How to Assign Responsibility for the Customer Experience - A Practical Idea

Originally published by Don Peppers on LinkedIn: How to Assign Responsibility for the Customer Experience - A Practical Idea

In two recent articles I suggested that:

  1. While customer experience initiatives seem to be in high demand, they aren’t fully implemented nearly as often as this demand might indicate, and

  2. A lot of political squabbles and internal conflicts will be exposed at your company once you make a sincere effort to see your company through the customer’s eyes.

There is, however, yet another nagging issue surrounding the CX issue that we ought to address:

Who should own the customer experience at your company?

What corporate function should handle designing, managing, and improving your business’s customer experience? Should the ultimate responsibility be the Chief Marketing Officer’s? Or should it fall to the Chief Revenue Officer or the head of sales?

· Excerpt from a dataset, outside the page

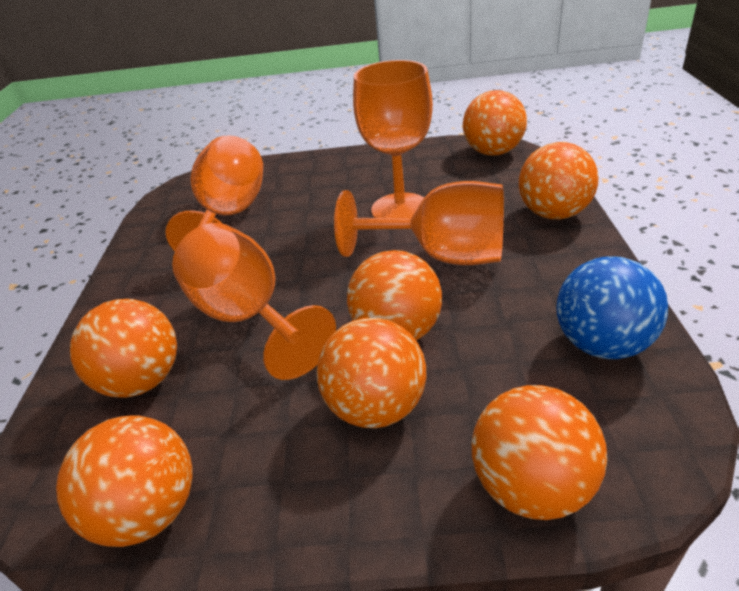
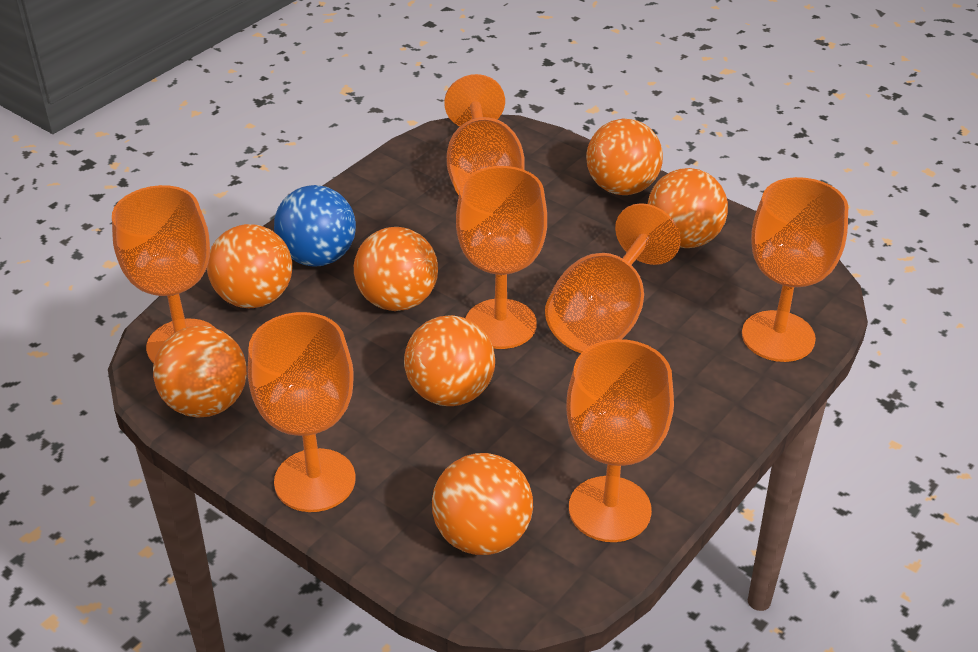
orange goblet: [165,135,263,251] [172,223,336,380] [334,181,504,265] [353,60,433,218] = 4 -> [112,185,215,363] [248,312,356,512] [444,74,525,195] [456,166,547,349] [545,203,681,353] [566,339,674,542] [742,177,848,362] = 7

Or should Customer Service take responsibility?

Before you answer, let me clarify that for purposes of this discussion we are defining the customer experience as “the totality of a customer’s individual interactions with a brand, over time.”

So what are some activities that would fall within that definition? Here are just a few, in no particular order:

  • Buying the product and putting it to use

  • Finding out about the product by interacting on the web site

  • Demo-ing the product in a sales meeting

  • Complaining about a product’s failure or problem

  • Getting the product repaired or serviced

  • Submitting a review of the product to your company’s website

  • Submitting a review of the product to a third-party website

  • Comparing the product to a competitor’s product, feature by feature

  • Installing the product and getting it to work the first time

  • Submitting financial information prior to purchasing the product

  • Having the product upgraded to a newer or better version

  • Negotiating the price and terms for the product

  • Configuring or re-configuring the product

It’s obvious from this list that the Chief Marketing Officer would be one candidate, although many of these activities would also fall into the Sales area, as well as the Customer Service area, and maybe even Finance (for any credit applications associated with the product or service).

My suggestion, however, is that the best way to assign responsibility for the customer experience at a firm is to divide it into three different tasks:

  1. Designing,

  2. Managing, and

  3. Improving.

At most companies, the responsibility for designing the ideal CX should almost certainly fall to the CMO, who is also responsible for positioning and promotion, and for all the company’s public representations or messaging about its offerings. Ditto for CX improvement, which is really just a subset of the design task. The key to improving the CX at a company is knowing what direction to move in – that is, what ideal CX design we are trying to achieve?

Managing the CX, however, is not usually a marketing task at all, right? There are service issues that a company’s operations or customer service staff need to address, sales tasks that the sales force needs to manage, and (possibly) credit tasks to be managed by the finance folks. But all these management tasks, no matter who is responsible for them, should be accountable in some way to the standard that is aspired to in the ideal CX design.

How do these tasks get divided up in your own company?